Does this affect people with NextCloudPi?
Digging through logs, I found these few requests from a few days ago:
2019-11-12T20:12:40Z 22.214.171.124 - - [12/Nov/2019:20:12:38 +0000] "GET / HTTP/1.1" 302 5 "-" "python-requests/2.20.0" "126.96.36.199" 2019-11-12T20:14:10Z 188.8.131.52 - - [12/Nov/2019:20:14:00 +0000] "GET / HTTP/1.1" 302 5 "-" "python-requests/2.20.0" "184.108.40.206" 2019-11-12T20:14:10Z 220.127.116.11 - - [12/Nov/2019:20:14:01 +0000] "GET /login HTTP/1.1" 200 1973 "-" "python-requests/2.20.0" "18.104.22.168" 2019-11-12T20:13:25Z 22.214.171.124 - - [12/Nov/2019:20:13:11 +0000] "GET /login HTTP/1.1" 200 1975 "-" "python-requests/2.20.0" "126.96.36.199"
Anyone else have similar requests in their logs?
These both seem to be anonymous proxies. I’ve blocked both of them at the firewall.
Agreed, I also geoblock. Best decision in my life.
tl;dr nobody knows how the attack happened. This may or may not be a nextcloud issue. This may or may not be related to the nginx php-fpm exploit.
The article linked earlier in the thread does not explain things properly and thus the attack source isn’t known.
The URL with extension is also obfuscated in the article, so we have no idea if the nextcloud install itself was compromised.
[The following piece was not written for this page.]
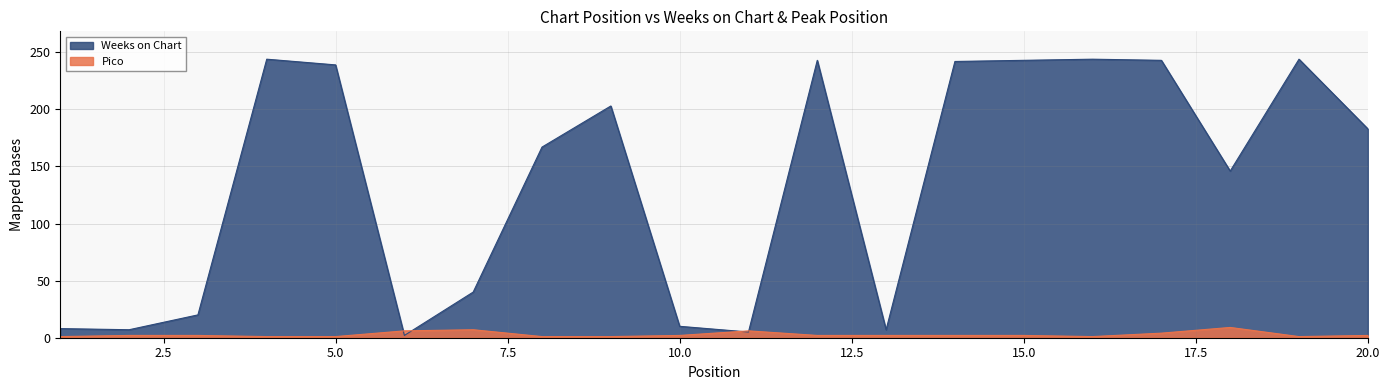

What is the average value of the Weeks on Chart series?

137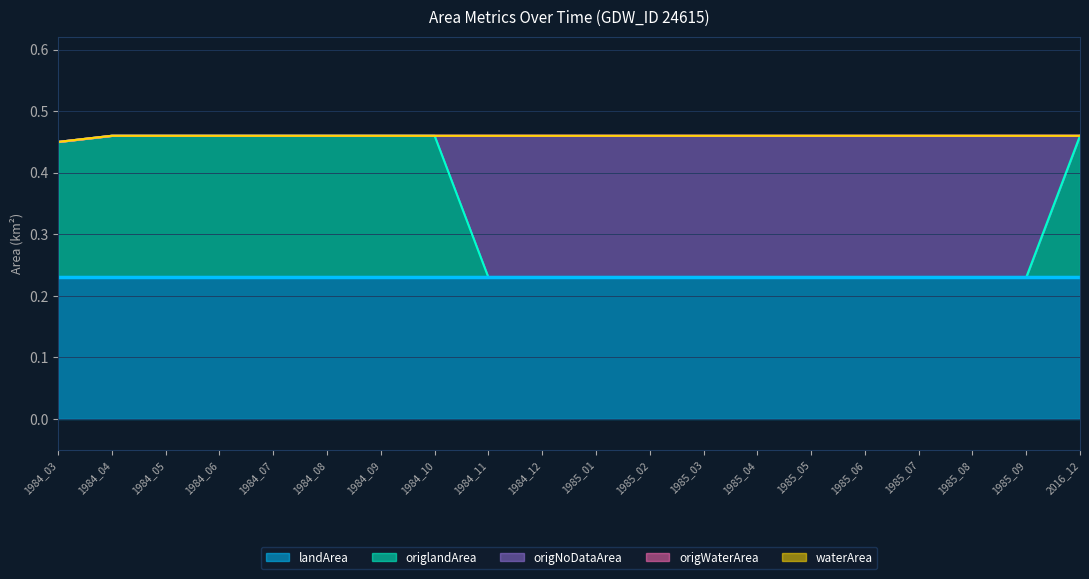

The value of origNoDataArea at 1984_12 is 0.1. True or false?

False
I don’t see popular nextcloud providers (such as hetzner) having issues and the nextcloud reps in this forum appear clueless. This implies it’s not a nextcloud issue.
Most probable cause is probably that nginx and php-fpm was not updated with the latest security fixes.
I have checked my servers and that is the only entry point I could come up with so far. I doubt that it is some new hole that someone has discovered. As it looks like a works or something that is scripted to scan for hosts.
Maybe not the best time I updated to NC 17:
Following apps have been disabled: deck (incompatible), event_update_notification (incompatible), files_texteditor (incompatible), quota_warning (incompatible), ransomware_detection (incompatible), <--- ransomware_protection (incompatible), <-- spreed (incompatible)
This implies we don’t know nothing. And we have to collect more facts and investigate further.
@tanghus the most important quote and advice so far:
All those have updates. So just upgrade, go to apps and update the apps.
They probably updated the article and added new information. The ransomware is looking for config/config.php and reads the datadirectory from there. Sounds like server to me.
A post was split to a new topic: After Update to NC17 plain text editor missing
Because it appears the nextcloud team wasn’t contacted at all regarding this issue until after the article went public.
Because there are no open github issues related to this under the server branch.
Because it appears none of the major nextcloud providers have been hit with it. A random no-name nextcloud install got hit while people who can actually pay the ransom fee have not.
Because how the server actually gets exploited is not posted anywhere on the article or in the forum linked on the article, despite claiming to have the python script in full.
As pointed out above the exploit appears to be able to read the config file and directories, but once again we don’t know how this exploit works.
This exploit was originally posted on their forum on November 9th. That was a week ago! Nobody has heard anything since and the nextcloud developers were never contacted!
Call me skeptical but I doubt this is a nextcloud issue.
This - it was definitely server-side. I had no Windows apps loaded. In response to my earlier comments, as far as I can see it was most likely down to the PHP-FPM CVE with the NGINX config after checking versions.
@Paradox55 The URL that was obfuscated is just the index.php file. It was the same for me when I visited the address, they replace it with the “Pay me bitcoin” index.
As others have said, because of the exploit it then targets the config.php file to read where the data is stored and goes from there it seems.
Unfortunately I cannot check it as I no longer have my instance running. I took a snapshot just in case and then destroyed it.
Hmm. Well in any case, I would advise to run all of those tests regularly. I usually do it after each time I update the system which is usually a couple times a month.
Good Morning, regardless of the development of the story. It’s a good argument to patch your NC to current version, do the same with your Linux underneath and to run your exposed Cloud behind an IDS/IPS firewall (e.g. ipfire.org). At least you should have libapache2-modsecurity installed and running with general rules against portscanners and brute-forcing stuff.
I would like to see more of the logs for this kind of attack so we could create own modsecurity rules against this.
Is there a good ruleset for Modsecurity? Back at owncloud, they started but it isn’t maintained (https://github.com/owncloud/mod_security).
As foundation this should work fine: https://coreruleset.org/
For myself I am adding custom rulesets, depending on used web application.
As far as I know there are no specials rulesets for Nextcloud.
Would be great to revive this old project for Nextcloud.